_What you are asked to do_
Which lines in the records below contain the word "index"? Copy each of them.

START Input data

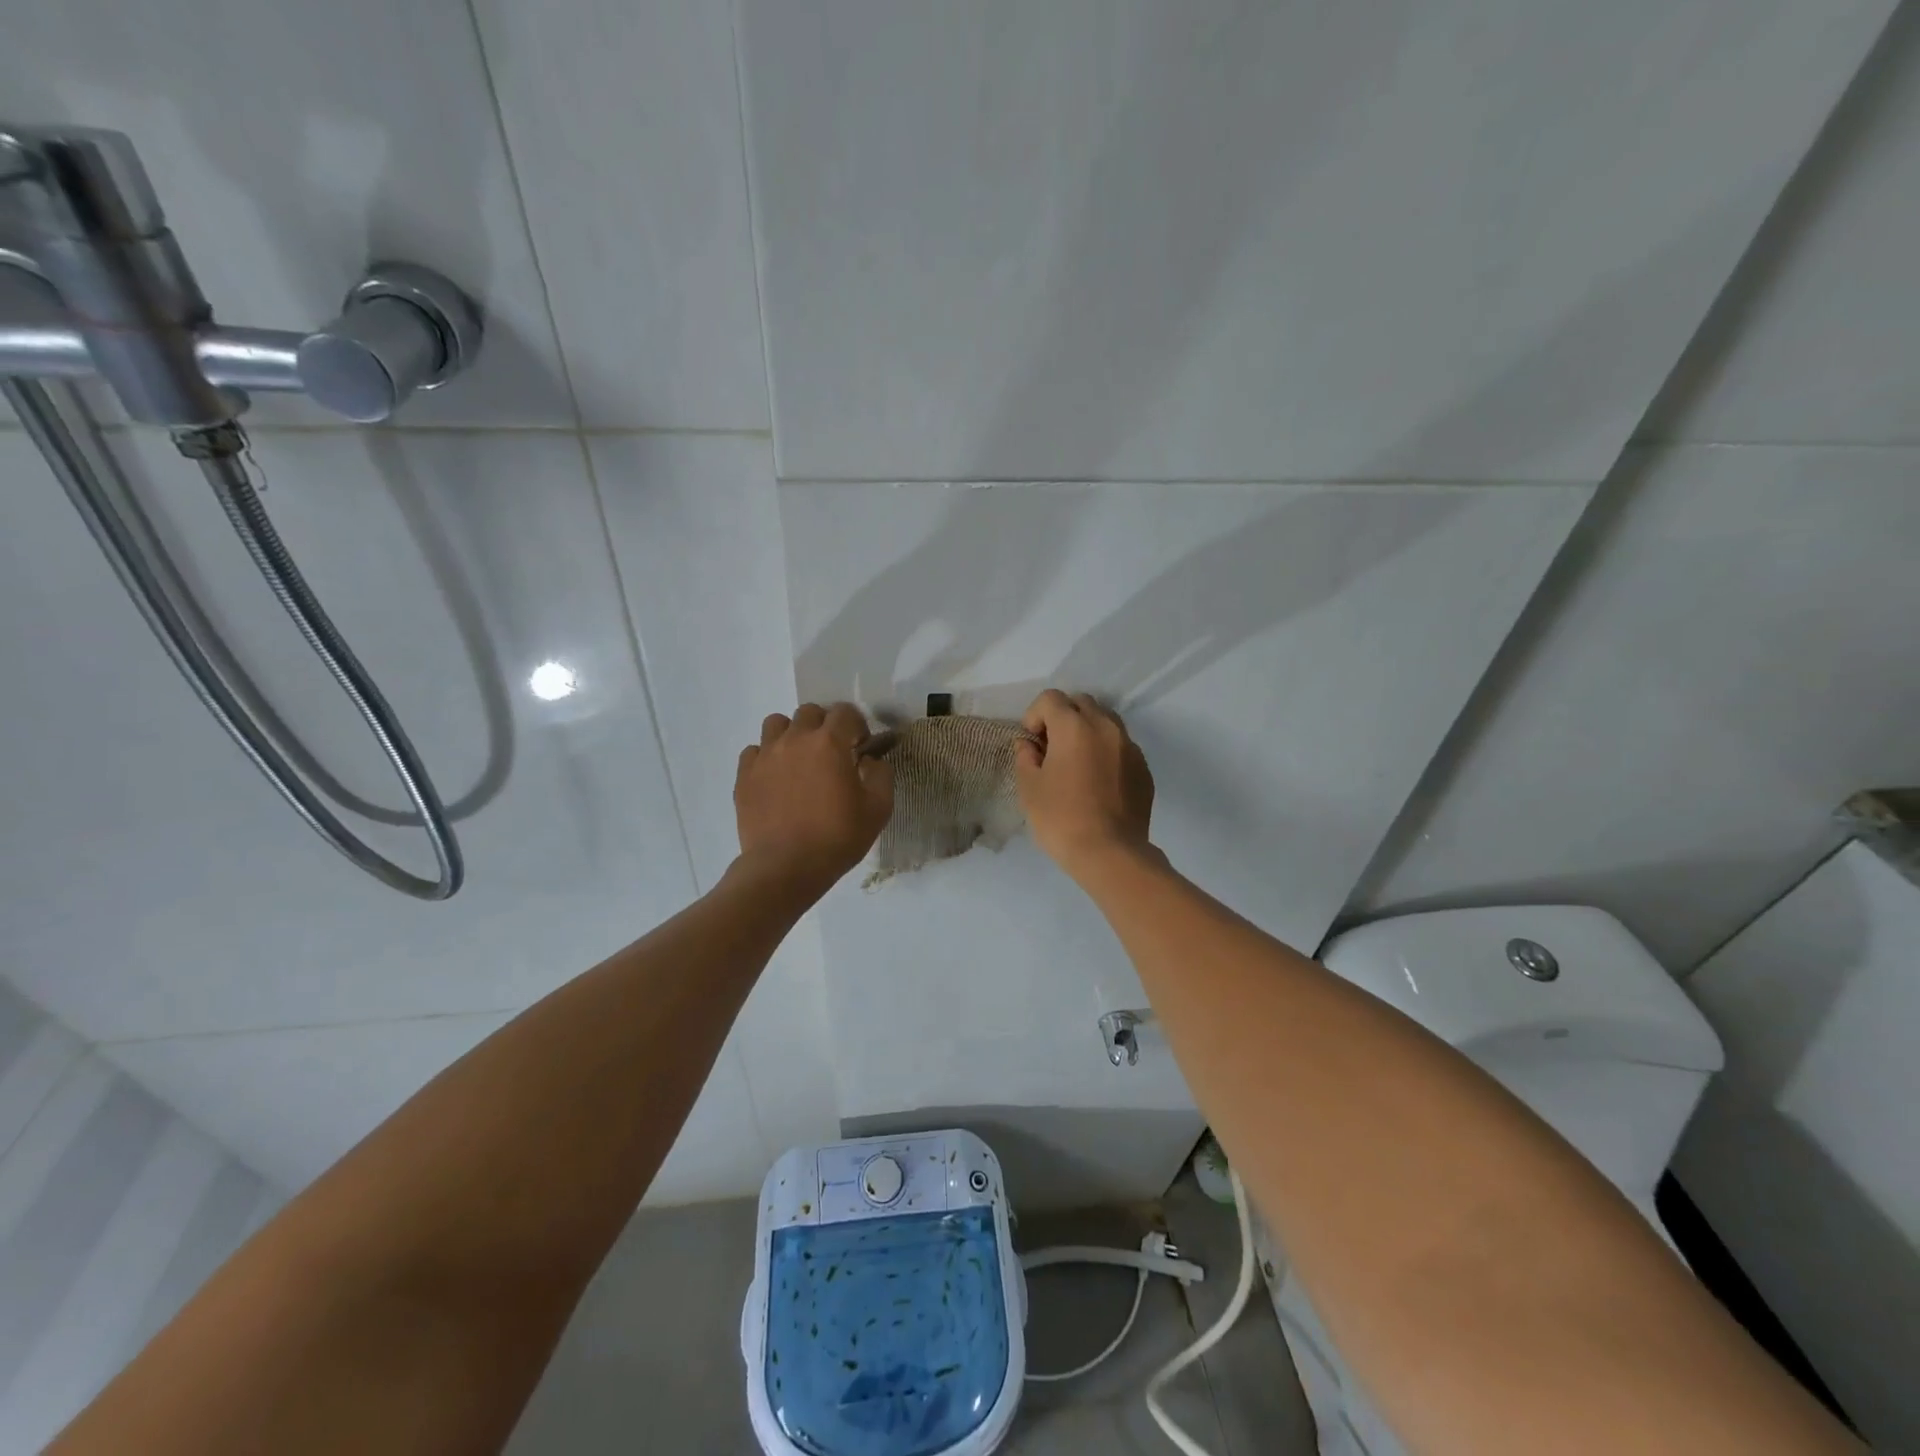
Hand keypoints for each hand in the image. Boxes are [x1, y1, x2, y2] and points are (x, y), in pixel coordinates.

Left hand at [734, 703, 892, 897]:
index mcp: (830, 743)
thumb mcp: (878, 809)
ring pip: (776, 723)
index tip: (860, 747)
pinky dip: (766, 757)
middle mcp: (795, 739)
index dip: (857, 725)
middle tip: (831, 753)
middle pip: (809, 712)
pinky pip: (754, 751)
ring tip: (799, 759)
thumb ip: (881, 775)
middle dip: (824, 725)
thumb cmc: (837, 838)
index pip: (845, 712)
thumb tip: (871, 760)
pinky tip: (776, 778)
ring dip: (792, 734)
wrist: (786, 867)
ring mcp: (765, 755)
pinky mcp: (744, 775)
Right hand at [1015, 690, 1154, 882]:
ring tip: (1077, 762)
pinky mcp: (1143, 769)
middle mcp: (1105, 727)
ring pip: (1106, 721)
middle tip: (1052, 748)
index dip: (1034, 715)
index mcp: (1074, 726)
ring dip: (1087, 731)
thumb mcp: (1030, 788)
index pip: (1050, 698)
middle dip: (1063, 717)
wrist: (1110, 853)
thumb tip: (1029, 744)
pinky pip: (1121, 747)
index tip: (1031, 743)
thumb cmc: (1061, 819)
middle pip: (1081, 703)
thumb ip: (1025, 757)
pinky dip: (1106, 752)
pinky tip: (1098, 782)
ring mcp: (1129, 747)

END Input data

_The completed task_
index mcp: (830, 743)
index tip: (860, 747)
index dip: (857, 725)
index pip: (845, 712)
index dip: (1034, 715)
index mcp: (1074, 726)
index pip: (1050, 698)
index tip: (1031, 743)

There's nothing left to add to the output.